Coursework · Multi-Agent Systems
MAS
Ten-agent system for evaluating real-estate purchases in Aix-en-Provence. Six public APIs, a shared call budget, 185 tests. One week.
Context
The brief was structural, not domain-specific: at least six agents, at least four public data sources, traceable decisions, and a bounded number of API calls. We picked real-estate decision support for Aix-en-Provence — given a portfolio of purchase targets, decide which ones deserve deeper analysis, valuate the survivors from independent angles, and return a graded recommendation per property.
Team of three. I owned the code end-to-end — agents, orchestration, data preparation, tests. My teammates owned the report and the demo. Without their work this would have been a pile of Python no one could defend in front of a jury.
The problem
Real estate combines several signals: prior transactions, neighborhood demographics, environmental risk, geographic features, parcel boundaries. Each lives in a separate public API — DVF, INSEE, BAN, IGN, Géorisques — with its own format and its own rate limit. A useful pipeline reads all of them, weighs them, justifies every decision, and stays inside a 100-call per-portfolio budget. The interesting work is the orchestration discipline, not the agents themselves.
The approach
Ten specialized agents, communicating through typed Python
dataclasses — no message bus, no JSON over the wire. The
orchestrator schedules them by expected value: a local DVF
pre-score first (zero API calls), then BAN address validation
(fails fast on bad addresses), then full enrichment only on the
survivors. A shared BudgetTracker, injected into
every agent, decrements the call budget before any HTTP request.
When the budget is gone, the orchestrator stops cleanly.
Every enriched property goes through two evaluators in parallel.
EvaluateurA averages weighted DVF comparables;
EvaluateurB fits a sectoral linear regression and
adjusts the projected price by a socio-economic attractiveness
index. An Arbitrage agent reconciles the two with
explicit rules — confidence-weighted on agreement, alert and
pondered on moderate divergence, prudent average on strong
divergence. A Moderation agent then grades the
result into one of four levels: information,
weak recommendation, strong recommendation,
or required human validation.
Result
161 unit tests cover models, agents, traceability, and the budget tracker against synthetic fixtures. 24 end-to-end tests run the full pipeline against the real BAN, IGN, and Géorisques APIs — no mocks, no recorded fixtures. The choice was deliberate: a mocked test suite passes when our code is wrong but the API contract has changed. With real network calls, the suite catches breaking changes in upstream APIs as part of every run.

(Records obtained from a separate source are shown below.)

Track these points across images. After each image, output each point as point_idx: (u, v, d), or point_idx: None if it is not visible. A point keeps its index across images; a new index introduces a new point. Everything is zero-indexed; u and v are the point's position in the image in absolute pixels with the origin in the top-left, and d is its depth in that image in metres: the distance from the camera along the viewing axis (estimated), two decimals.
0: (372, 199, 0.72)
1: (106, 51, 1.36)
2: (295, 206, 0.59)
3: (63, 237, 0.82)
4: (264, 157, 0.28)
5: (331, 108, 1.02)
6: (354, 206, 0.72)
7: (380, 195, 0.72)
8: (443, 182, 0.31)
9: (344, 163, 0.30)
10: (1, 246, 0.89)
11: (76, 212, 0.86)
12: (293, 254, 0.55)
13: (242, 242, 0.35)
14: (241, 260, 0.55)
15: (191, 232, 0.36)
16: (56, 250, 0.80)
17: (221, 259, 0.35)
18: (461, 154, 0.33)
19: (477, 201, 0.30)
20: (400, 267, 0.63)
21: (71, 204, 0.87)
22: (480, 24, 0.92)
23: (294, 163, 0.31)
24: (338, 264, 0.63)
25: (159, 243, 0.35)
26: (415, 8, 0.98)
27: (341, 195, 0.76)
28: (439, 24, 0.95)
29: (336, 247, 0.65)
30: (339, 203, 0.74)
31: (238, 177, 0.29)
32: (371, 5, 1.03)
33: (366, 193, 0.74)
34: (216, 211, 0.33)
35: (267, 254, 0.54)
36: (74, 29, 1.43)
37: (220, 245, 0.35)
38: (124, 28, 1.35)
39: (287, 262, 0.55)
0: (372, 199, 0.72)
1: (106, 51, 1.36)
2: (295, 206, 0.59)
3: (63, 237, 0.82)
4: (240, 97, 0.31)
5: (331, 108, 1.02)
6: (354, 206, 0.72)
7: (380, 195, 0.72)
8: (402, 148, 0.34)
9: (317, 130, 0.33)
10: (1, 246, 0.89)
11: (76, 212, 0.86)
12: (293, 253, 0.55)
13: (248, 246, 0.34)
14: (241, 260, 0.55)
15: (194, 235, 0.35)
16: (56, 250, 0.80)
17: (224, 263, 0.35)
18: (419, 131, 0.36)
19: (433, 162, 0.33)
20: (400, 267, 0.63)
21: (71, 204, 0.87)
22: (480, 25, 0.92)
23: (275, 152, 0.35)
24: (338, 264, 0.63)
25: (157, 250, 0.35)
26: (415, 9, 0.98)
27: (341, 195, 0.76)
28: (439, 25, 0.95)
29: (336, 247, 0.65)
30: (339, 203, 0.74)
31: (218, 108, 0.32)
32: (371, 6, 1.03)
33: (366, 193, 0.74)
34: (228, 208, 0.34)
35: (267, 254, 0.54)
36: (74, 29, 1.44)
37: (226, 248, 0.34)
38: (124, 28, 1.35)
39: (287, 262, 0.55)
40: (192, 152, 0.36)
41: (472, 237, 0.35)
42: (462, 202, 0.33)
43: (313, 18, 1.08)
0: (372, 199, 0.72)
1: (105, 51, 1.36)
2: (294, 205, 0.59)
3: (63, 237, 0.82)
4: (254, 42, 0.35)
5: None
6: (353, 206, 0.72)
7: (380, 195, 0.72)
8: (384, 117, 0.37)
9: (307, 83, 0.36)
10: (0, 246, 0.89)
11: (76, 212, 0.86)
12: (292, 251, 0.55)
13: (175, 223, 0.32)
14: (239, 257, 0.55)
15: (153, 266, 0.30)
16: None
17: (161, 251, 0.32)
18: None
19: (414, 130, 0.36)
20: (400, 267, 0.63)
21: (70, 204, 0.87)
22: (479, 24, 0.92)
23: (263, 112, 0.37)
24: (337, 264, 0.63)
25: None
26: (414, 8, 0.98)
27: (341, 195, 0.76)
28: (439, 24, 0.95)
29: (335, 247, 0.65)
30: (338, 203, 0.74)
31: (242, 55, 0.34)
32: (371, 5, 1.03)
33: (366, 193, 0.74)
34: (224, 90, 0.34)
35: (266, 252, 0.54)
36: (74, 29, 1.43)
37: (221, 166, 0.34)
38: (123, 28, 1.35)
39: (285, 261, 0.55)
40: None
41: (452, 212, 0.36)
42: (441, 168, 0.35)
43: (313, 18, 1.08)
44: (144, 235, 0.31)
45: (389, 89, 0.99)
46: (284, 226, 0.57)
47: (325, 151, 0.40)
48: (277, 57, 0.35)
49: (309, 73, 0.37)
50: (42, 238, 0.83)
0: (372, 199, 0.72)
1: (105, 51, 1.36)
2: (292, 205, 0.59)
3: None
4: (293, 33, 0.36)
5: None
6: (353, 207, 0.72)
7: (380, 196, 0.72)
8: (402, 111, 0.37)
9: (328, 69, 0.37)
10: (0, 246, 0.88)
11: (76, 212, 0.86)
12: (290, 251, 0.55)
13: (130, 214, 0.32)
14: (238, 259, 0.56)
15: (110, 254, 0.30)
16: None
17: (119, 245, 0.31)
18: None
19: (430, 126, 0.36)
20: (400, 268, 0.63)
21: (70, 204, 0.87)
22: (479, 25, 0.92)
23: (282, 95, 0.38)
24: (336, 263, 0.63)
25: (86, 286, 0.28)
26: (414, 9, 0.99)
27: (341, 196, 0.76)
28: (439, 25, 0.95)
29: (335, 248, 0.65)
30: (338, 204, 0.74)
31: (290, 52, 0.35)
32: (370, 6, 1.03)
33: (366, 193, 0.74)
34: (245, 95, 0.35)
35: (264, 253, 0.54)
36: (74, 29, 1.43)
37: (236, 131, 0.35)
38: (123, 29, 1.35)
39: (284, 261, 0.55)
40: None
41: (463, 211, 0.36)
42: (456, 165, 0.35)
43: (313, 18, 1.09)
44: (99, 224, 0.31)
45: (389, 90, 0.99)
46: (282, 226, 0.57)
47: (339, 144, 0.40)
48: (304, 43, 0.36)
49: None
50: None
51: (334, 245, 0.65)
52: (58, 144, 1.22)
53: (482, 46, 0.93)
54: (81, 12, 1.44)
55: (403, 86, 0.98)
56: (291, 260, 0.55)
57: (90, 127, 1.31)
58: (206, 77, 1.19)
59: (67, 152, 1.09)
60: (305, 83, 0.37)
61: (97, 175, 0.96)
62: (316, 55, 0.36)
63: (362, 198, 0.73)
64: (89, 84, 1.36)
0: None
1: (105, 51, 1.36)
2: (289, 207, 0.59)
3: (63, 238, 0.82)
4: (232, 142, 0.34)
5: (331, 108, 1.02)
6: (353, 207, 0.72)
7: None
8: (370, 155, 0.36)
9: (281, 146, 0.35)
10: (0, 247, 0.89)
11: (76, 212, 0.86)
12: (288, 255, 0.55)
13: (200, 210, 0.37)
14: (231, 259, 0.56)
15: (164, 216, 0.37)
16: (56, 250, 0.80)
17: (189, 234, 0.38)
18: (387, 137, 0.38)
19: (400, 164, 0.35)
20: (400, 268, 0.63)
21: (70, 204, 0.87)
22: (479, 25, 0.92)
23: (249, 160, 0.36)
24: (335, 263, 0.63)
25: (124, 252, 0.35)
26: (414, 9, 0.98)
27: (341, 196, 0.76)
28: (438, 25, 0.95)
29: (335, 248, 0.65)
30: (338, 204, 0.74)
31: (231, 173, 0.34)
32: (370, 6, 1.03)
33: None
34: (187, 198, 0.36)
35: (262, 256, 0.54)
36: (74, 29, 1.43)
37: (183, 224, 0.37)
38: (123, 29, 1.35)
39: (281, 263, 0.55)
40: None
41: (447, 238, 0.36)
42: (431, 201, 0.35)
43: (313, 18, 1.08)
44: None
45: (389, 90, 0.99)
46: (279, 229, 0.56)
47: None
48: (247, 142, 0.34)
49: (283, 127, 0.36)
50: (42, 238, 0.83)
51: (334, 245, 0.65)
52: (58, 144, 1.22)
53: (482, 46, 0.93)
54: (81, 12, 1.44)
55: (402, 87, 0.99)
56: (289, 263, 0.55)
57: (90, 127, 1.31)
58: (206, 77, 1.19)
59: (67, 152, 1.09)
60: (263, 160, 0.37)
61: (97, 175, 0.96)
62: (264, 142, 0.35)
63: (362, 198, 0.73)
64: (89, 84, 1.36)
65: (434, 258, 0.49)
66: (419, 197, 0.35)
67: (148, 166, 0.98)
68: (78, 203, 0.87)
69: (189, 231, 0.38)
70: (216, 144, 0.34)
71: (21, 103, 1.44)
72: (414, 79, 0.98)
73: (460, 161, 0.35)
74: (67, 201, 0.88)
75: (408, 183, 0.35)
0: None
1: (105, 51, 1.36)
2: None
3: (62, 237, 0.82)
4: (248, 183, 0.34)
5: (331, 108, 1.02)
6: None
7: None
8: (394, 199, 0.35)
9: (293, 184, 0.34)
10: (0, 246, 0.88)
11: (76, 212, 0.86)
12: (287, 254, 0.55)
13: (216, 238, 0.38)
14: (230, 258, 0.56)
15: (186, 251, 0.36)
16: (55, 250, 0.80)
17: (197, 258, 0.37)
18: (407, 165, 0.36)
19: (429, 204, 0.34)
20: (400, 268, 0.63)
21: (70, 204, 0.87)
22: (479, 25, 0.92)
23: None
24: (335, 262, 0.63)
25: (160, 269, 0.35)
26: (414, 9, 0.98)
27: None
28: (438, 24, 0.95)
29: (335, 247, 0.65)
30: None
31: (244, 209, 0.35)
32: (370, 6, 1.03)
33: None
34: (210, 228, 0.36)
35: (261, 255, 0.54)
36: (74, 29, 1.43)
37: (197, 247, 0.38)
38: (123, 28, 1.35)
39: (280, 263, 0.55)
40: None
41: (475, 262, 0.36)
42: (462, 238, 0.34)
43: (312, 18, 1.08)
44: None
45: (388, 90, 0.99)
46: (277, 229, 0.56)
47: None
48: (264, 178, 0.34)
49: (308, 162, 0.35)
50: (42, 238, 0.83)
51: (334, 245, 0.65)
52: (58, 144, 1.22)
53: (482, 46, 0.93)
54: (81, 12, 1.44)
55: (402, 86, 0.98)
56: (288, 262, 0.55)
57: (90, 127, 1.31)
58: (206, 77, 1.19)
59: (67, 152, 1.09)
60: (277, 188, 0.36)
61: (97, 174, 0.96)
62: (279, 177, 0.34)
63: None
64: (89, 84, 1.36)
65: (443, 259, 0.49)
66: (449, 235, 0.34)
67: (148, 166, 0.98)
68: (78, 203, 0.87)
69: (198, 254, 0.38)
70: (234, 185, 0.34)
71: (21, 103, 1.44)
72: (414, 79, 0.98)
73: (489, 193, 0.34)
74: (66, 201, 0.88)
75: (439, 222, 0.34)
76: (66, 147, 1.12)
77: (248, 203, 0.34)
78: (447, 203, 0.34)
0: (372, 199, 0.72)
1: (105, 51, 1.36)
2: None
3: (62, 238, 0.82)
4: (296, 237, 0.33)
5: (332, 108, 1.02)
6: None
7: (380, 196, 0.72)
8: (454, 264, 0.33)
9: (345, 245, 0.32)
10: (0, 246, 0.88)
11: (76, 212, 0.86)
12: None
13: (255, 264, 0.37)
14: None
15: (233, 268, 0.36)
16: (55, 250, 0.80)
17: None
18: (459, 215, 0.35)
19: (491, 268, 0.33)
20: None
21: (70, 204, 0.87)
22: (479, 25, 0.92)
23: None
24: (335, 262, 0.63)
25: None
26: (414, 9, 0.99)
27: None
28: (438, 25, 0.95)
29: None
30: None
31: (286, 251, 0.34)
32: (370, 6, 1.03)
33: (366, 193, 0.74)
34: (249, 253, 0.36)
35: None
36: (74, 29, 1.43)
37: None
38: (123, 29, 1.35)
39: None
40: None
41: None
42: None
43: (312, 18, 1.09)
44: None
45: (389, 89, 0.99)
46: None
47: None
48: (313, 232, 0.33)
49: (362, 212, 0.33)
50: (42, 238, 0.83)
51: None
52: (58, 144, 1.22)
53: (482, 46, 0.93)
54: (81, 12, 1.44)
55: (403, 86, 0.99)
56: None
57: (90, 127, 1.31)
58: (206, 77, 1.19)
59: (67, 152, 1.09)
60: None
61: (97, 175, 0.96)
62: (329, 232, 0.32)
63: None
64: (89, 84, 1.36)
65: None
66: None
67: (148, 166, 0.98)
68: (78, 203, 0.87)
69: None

The output is a typed RapportFinal: per-property
decisions with justifications, risk and attractiveness scores,
the full state of the API budget, and the identified best
opportunity in the portfolio.
What we left out
Three things the pipeline does not do — on purpose.
EvaluateurA stays purely local. The original spec
mentioned a DVF API fallback when local comparables are sparse;
we widened the local search radius instead, keeping the call
budget honest.
The 100-call budget lives in process memory, with no persistence by calendar date. A small store could fix that, but it didn't fit the one-week scope.
The entry point is a Jupyter notebook, not a CLI. Adequate for a class demo, not for a daily operator.